» **EXCERPTED PASSAGE**:
☆ ☆ ☆ ☆ ☆ ☆ ☆
Texas Tech University’s study, which will be published in March in the Social Science Journal, says that people with two or more piercings or tattoos are more prone to deviant behaviour, which includes excess drinking, smoking pot, being promiscuous and being willing to cheat.
“I know dozens of people who are covered in tattoos who have never drank,” Robertson said. “I don’t see this having any clout whatsoever. I see tattoos as an improvement to what we’ve been given. I like to think of the body as a blank canvas and to one’s discretion what they add to it.”
And much of his art has significant meaning — especially the green ribbon, which is the symbol for organ donation.
“The butterfly was for when I found out my mom was having her second liver transplant and butterflies are a universal symbol for organ donations, as well,” he said.
Researchers asked 1,753 students from four American colleges — two state-supported public schools and two highly selective religious institutions — and found 37% reported at least one piercing and 14% were tattooed.
Four per cent reported having seven or more piercings, four or more tattoos, and/or at least one piercing in their nipples or genitals.
Students were asked about parts of their lifestyle, including drug and alcohol use, sexual activity and whether they cheat on tests.
What they found was “sharp differences in the levels of deviant behaviour among those with just one tattoo versus those with four or more, and among those with just one to three piercings versus those with seven or more,” reports sociologist Jerome Koch, the paper’s lead author.
“Results indicate that respondents with four or more tattoos, seven or more body piercings, or piercings located in their nipples or genitals were substantially and significantly more likely to report regular marijuana use, occasional use of other drugs, and a history of being arrested for a crime.”
Well, of course the report is skewed, said Joey Nixon, co-owner of Adrenaline Body Piercing and Tattoos on Queen St. W. The majority of his clientele is in the 16-25 age range — nearly the same demographic the university report focuses on.
“One study I found dictates that 44% of students, attending a four-year college, drink alcohol to binge levels or greater. Maybe it’s the likelihood of hazing that’s contributed to binge drinking and not tattooing,” said Nixon, 39, who opened up his tattoo and piercing establishment two years ago. He also has shops in Montreal, Vancouver and New Jersey.
“In the ’90s, there was an insurgence of yuppie Harley bikers and weekend warriors of doctors, lawyers, businessmen to let the wind run through their hair as they went up the interstate. Are we saying that these people with four- to seven-year degrees are all of a sudden deviants because they’re moving away from the norm? In that context, any minority must be deviant.”
☆ ☆ ☆ ☆ ☆ ☆ ☆
» **RECORDED INFORMATION**:
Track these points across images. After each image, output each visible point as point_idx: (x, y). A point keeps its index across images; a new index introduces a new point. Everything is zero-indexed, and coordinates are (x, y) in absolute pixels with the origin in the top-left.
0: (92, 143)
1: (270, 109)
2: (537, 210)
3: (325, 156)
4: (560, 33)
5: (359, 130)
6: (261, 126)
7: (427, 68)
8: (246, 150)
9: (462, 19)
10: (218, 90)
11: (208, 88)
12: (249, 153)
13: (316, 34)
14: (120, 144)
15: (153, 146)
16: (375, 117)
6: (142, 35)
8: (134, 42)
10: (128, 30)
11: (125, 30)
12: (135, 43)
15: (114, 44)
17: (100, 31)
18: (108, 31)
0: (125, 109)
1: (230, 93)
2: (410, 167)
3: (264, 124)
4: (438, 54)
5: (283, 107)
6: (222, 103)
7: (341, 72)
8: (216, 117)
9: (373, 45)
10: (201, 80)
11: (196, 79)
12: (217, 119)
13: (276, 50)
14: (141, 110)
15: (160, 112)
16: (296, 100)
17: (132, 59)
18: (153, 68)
☆ ☆ ☆ ☆ ☆ ☆ ☆
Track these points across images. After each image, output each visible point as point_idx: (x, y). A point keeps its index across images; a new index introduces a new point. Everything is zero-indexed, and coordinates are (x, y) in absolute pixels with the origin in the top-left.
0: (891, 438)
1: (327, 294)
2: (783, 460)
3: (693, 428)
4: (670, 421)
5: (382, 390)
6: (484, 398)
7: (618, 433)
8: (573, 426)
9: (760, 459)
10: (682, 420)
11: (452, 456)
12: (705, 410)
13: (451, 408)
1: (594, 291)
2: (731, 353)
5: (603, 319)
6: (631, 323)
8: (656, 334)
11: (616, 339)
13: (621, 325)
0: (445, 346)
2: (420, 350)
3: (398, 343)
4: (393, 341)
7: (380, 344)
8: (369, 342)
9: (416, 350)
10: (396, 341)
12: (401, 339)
☆ ☆ ☆ ☆ ☆ ☆ ☆
» **REQUIRED WORK**:
Answer these questions about the article on the tattoo and piercing study:
1. How many students did the researchers survey?
2. What is the green ribbon a symbol for?
3. Besides the Queen St. W. location, where does Joey Nixon have shops?

» **EXPECTED OUTPUT**:
1. 1,753 students from four American colleges.
2. Organ donation.
3. Montreal, Vancouver and New Jersey.